When loading a PIE executable with ASLR enabled, will Linux restricts the mapping of the program segments to the canonical section (up to 0000_7fff_ffff_ffff) or will it use the full lower section (starting bit 0)?


Solution

  • Obviously Linux won't give your process unusable addresses, that would make it raise a #GP(0) exception (and thus segfault) when it tries to execute code from _start. (Or if close to the cutoff, when it tries to load or store .data or .bss)

    That would actually happen on the instruction that tried to set RIP to a non-canonical value in the first place, likely an iret or sysret1.


    On systems with 48-bit virtual addresses, zero to 0000_7fff_ffff_ffff is the full lower half of virtual address space when represented as a sign-extended 64-bit value.

    On systems with PML5 supported (and used by the kernel), virtual addresses are 57 bits wide, so
    zero to 00ff_ffff_ffff_ffff is the low-half canonical range.

    See https://www.kernel.org/doc/Documentation/x86/x86_64/mm.txt - the first row is the user-space range. (It talks about "56 bit" virtual addresses. That's incorrect or misleading, PML5 is 57-bit, an extra full level of page tables with 9 bits per level. So the low half is 56 bits with a 0 in the 57th and the high half is 56 bits with a 1 in the 57th.)

    ========================================================================================================================
        Start addr    |   Offset   |     End addr     |  Size   | VM area description
    ========================================================================================================================
                      |            |                  |         |
     0000000000000000 |    0       | 00007fffffffffff |  128 TB | user-space virtual memory, different per mm
    __________________|____________|__________________|_________|___________________________________________________________
                      |            |                  |         |
     0000800000000000 | +128    TB | ffff7fffffffffff | ~16M TB | ... huge, almost 64 bits wide hole of non-canonical
                      |            |                  |         |     virtual memory addresses up to the -128 TB
                      |            |                  |         |     starting offset of kernel mappings.
    __________________|____________|__________________|_________|___________________________________________________________
                                                                |
                                                                | Kernel-space virtual memory, shared between all processes:
    ...
    

    Or for PML5:

     0000000000000000 |    0       | 00ffffffffffffff |   64 PB | user-space virtual memory, different per mm
    __________________|____________|__________________|_________|___________________________________________________________
                      |            |                  |         |
     0000800000000000 |  +64    PB | ffff7fffffffffff | ~16K PB | ... huge, still almost 64 bits wide hole of non-canonical
                      |            |                  |         |     virtual memory addresses up to the -64 PB
                      |            |                  |         |     starting offset of kernel mappings.
    

    Footnote 1:
    As prl points out, this design allows an implementation to literally only have 48 actual bits to store RIP values anywhere in the pipeline, except jumps and detecting signed overflow in case execution runs off the end into non-canonical territory. (Maybe saving transistors in every place that has to store a uop, which needs to know its own address.) Unlike if you could jump / iret to an arbitrary RIP, and then the #GP(0) exception would have to push the correct 64-bit non-canonical address, which would mean the CPU would have to remember it temporarily.

    It's also more useful for debugging to see where you jumped from, so it makes sense to design the rule this way because there's no use-case for jumping to a non-canonical address on purpose. (Unlike jumping to an unmapped page, where the #PF exception handler can repair the situation, e.g. by demand paging, so for that you want the fault address to be new RIP.)

    Fun fact: using sysret with a non-canonical RIP on Intel CPUs will #GP(0) in ring 0 (CPL=0), so RSP isn't switched and is still = user stack.
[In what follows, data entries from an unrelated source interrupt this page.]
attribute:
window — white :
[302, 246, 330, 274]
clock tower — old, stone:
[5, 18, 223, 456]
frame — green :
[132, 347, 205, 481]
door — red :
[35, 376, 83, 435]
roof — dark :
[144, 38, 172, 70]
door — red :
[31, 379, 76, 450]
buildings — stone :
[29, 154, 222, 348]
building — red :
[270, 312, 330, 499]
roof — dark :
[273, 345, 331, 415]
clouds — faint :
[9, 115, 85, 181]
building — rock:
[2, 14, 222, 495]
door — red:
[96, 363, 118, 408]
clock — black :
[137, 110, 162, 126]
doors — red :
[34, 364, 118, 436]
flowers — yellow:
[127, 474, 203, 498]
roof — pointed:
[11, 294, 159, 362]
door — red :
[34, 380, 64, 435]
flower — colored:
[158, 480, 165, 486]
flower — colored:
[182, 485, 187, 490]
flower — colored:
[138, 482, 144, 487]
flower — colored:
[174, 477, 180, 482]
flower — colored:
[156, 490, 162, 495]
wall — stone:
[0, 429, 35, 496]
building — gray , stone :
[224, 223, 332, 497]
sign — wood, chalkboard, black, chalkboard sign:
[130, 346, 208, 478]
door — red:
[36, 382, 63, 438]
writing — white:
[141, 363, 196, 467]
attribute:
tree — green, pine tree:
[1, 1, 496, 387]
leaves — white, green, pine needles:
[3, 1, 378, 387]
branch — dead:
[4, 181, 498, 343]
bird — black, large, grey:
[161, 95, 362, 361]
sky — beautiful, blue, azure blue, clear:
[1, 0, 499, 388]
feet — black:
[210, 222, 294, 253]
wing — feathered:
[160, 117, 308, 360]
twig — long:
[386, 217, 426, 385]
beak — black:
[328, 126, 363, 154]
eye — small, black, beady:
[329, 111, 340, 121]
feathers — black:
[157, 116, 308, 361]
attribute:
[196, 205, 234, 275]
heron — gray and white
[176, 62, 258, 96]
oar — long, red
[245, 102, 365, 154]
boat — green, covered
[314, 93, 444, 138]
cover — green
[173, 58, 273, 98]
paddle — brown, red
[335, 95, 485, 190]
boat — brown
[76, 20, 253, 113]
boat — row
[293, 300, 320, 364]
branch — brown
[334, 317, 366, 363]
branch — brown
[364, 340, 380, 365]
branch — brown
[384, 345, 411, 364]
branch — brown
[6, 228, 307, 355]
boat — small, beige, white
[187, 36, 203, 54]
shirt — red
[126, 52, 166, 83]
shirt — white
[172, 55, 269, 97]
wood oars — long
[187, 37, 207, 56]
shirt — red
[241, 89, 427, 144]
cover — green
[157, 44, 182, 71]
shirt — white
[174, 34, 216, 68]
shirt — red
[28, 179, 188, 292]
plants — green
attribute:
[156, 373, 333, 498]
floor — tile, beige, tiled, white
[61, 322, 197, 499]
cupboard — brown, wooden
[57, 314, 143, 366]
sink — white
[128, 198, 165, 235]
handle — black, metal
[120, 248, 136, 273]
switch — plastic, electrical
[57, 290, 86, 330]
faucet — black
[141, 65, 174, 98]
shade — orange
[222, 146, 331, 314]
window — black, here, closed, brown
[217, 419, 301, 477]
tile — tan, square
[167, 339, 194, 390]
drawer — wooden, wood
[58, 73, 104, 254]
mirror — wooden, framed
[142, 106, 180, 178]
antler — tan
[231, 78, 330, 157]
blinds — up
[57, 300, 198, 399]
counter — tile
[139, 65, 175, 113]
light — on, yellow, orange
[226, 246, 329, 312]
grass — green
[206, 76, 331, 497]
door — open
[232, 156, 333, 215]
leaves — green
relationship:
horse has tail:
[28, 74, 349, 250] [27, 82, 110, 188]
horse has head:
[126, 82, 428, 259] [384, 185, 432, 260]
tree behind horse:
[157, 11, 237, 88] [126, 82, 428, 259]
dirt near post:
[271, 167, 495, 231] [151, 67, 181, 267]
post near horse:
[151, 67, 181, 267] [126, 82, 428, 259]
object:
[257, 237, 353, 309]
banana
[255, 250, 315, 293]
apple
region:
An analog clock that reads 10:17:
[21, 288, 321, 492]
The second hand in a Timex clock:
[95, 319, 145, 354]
If any other threads existed, this would let them mess with memory the kernel was using as a stack. This is a design flaw in IA-32e, Intel's implementation of x86-64. That's why Linux uses iret to return to user space from the syscall entry point if ptrace has been used on this process during that time. The kernel knows a fresh process will have a safe RIP so it might actually use sysret to jump to user-space faster.